Atle Maurud

Personal information
- Date of birth: 15 October 1970 (age 55)
- Height: 1.83 m (6 ft 0 in)
- Position: Striker

Senior career*
- Years: Team / Apps / (Gls)
- 0000–1992: Gjøvik
- 1993: Gjøvik-Lyn
- 1994–1996: Hamarkameratene / 45 / (?)
- 1997: Lyn / 22 / (6)
- 1998–2001: Hamarkameratene / 73 / (?)
- 2001: FF Lillehammer
- 2002: Raufoss
- 2003–2005: Gjøvik-Lyn

= Atle Maurud =

Norwegian footballer (born 1970)

Atle Maurud (born 15 October 1970) is a retired Norwegian football striker.

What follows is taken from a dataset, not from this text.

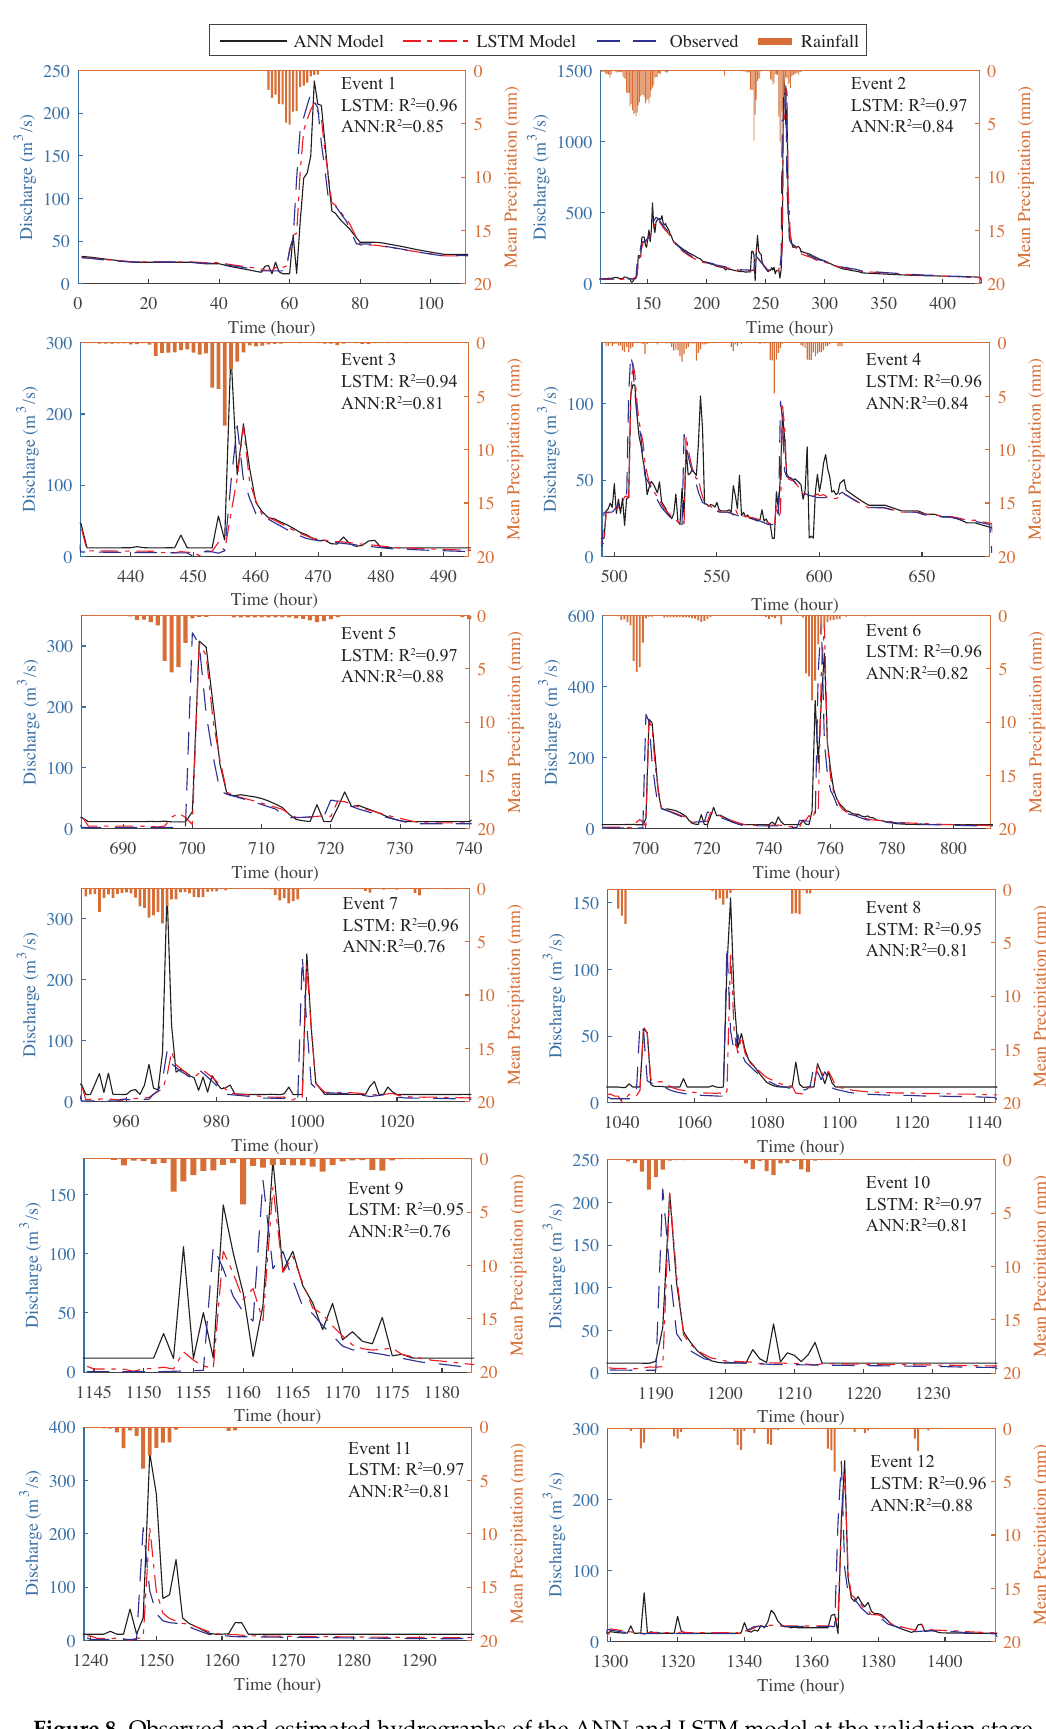
Figure 8. Observed and estimated hydrographs of the ANN and LSTM model at the validation stage in 12 flood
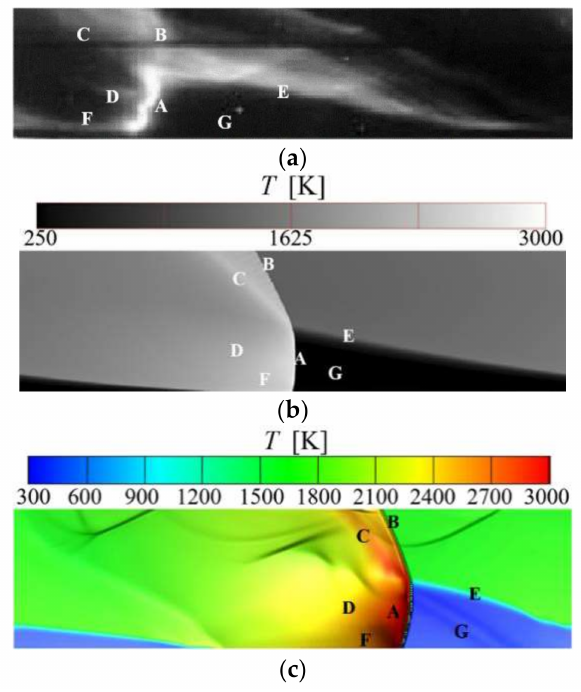
Figure 2. Comparisons of the results from ( a ) Bykovskii [36]; ( b ) Schwer; Reproduced with permission from [37], Elsevier, 2012; and ( c ) The present study.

He hails from Gjøvik, and played for Gjøvik SK and SK Gjøvik-Lyn before joining Hamarkameratene ahead of the 1994 season. He only played two Norwegian Premier League games in 1994, but then established himself in the first team. In the 1997 season he played for SFK Lyn. He played regularly, but the team was relegated and he returned to Hamarkameratene. The team experienced a series of relegations to the Second Division, but was back in the First Division for the 2000 season. He stayed here until 2001, when he did not get much first-team football and was loaned out to FF Lillehammer. He then played for Raufoss IL and SK Gjøvik-Lyn again.